[Task statement] Reproduce each of the following rows verbatim, keeping every line in its original order.
— START Records shown —
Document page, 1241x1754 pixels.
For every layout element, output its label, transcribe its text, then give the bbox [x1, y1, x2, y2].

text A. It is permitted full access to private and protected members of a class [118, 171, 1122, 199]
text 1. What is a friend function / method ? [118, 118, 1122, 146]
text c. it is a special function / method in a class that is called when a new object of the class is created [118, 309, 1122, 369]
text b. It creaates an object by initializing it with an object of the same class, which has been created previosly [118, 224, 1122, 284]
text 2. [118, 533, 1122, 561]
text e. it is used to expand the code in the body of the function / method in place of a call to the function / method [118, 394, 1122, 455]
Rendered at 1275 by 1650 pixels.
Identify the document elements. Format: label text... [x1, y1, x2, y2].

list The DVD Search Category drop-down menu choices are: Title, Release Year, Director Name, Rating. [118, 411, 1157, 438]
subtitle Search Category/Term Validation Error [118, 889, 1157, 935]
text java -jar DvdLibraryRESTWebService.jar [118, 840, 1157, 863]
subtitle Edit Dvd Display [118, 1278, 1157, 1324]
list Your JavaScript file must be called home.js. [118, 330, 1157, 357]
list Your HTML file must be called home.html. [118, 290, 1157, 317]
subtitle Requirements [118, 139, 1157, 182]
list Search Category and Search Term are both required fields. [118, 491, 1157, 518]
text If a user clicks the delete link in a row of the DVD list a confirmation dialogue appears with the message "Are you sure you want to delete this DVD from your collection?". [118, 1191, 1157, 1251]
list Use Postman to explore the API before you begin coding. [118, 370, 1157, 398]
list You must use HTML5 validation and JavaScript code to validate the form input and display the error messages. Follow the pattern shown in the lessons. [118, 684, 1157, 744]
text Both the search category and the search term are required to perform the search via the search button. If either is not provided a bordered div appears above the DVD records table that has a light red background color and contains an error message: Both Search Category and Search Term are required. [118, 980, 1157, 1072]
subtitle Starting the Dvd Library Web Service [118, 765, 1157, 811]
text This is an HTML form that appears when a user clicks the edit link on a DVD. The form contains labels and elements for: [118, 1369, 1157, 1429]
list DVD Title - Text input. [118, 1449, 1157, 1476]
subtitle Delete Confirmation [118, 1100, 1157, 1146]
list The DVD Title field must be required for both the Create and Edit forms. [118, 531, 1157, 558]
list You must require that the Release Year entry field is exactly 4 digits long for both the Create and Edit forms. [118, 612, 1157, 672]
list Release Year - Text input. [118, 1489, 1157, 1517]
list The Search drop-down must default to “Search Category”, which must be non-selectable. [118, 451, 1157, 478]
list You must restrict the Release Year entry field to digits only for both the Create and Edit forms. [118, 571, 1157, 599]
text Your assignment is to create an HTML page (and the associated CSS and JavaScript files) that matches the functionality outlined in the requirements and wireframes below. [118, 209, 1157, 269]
— END Records shown —
[Written reply]
Document page, 1241x1754 pixels.
For every layout element, output its label, transcribe its text, then give the bbox [x1, y1, x2, y2].

text A. It is permitted full access to private and protected members of a class [118, 171, 1122, 199]
text 1. What is a friend function / method ? [118, 118, 1122, 146]
text c. it is a special function / method in a class that is called when a new object of the class is created [118, 309, 1122, 369]
text b. It creaates an object by initializing it with an object of the same class, which has been created previosly [118, 224, 1122, 284]
text 2. [118, 533, 1122, 561]
text e. it is used to expand the code in the body of the function / method in place of a call to the function / method [118, 394, 1122, 455]
Rendered at 1275 by 1650 pixels.
Identify the document elements. Format: label text... [x1, y1, x2, y2].

list The DVD Search Category drop-down menu choices are: Title, Release Year, Director Name, Rating. [118, 411, 1157, 438]
subtitle Search Category/Term Validation Error [118, 889, 1157, 935]
text java -jar DvdLibraryRESTWebService.jar [118, 840, 1157, 863]
subtitle Edit Dvd Display [118, 1278, 1157, 1324]
list Your JavaScript file must be called home.js. [118, 330, 1157, 357]
list Your HTML file must be called home.html. [118, 290, 1157, 317]
subtitle Requirements [118, 139, 1157, 182]
list Search Category and Search Term are both required fields. [118, 491, 1157, 518]
text If a user clicks the delete link in a row of the DVD list a confirmation dialogue appears with the message "Are you sure you want to delete this DVD from your collection?". [118, 1191, 1157, 1251]
list Use Postman to explore the API before you begin coding. [118, 370, 1157, 398]
list You must use HTML5 validation and JavaScript code to validate the form input and display the error messages. Follow the pattern shown in the lessons. [118, 684, 1157, 744]
text Both the search category and the search term are required to perform the search via the search button. If either is not provided a bordered div appears above the DVD records table that has a light red background color and contains an error message: Both Search Category and Search Term are required. [118, 980, 1157, 1072]
subtitle Starting the Dvd Library Web Service [118, 765, 1157, 811]
text This is an HTML form that appears when a user clicks the edit link on a DVD. The form contains labels and elements for: [118, 1369, 1157, 1429]
list DVD Title - Text input. [118, 1449, 1157, 1476]
subtitle Delete Confirmation [118, 1100, 1157, 1146]
list The DVD Title field must be required for both the Create and Edit forms. [118, 531, 1157, 558]
list You must require that the Release Year entry field is exactly 4 digits long for both the Create and Edit forms. [118, 612, 1157, 672]
list Release Year - Text input. [118, 1489, 1157, 1517]
list The Search drop-down must default to “Search Category”, which must be non-selectable. [118, 451, 1157, 478]
list You must restrict the Release Year entry field to digits only for both the Create and Edit forms. [118, 571, 1157, 599]
text Your assignment is to create an HTML page (and the associated CSS and JavaScript files) that matches the functionality outlined in the requirements and wireframes below. [118, 209, 1157, 269]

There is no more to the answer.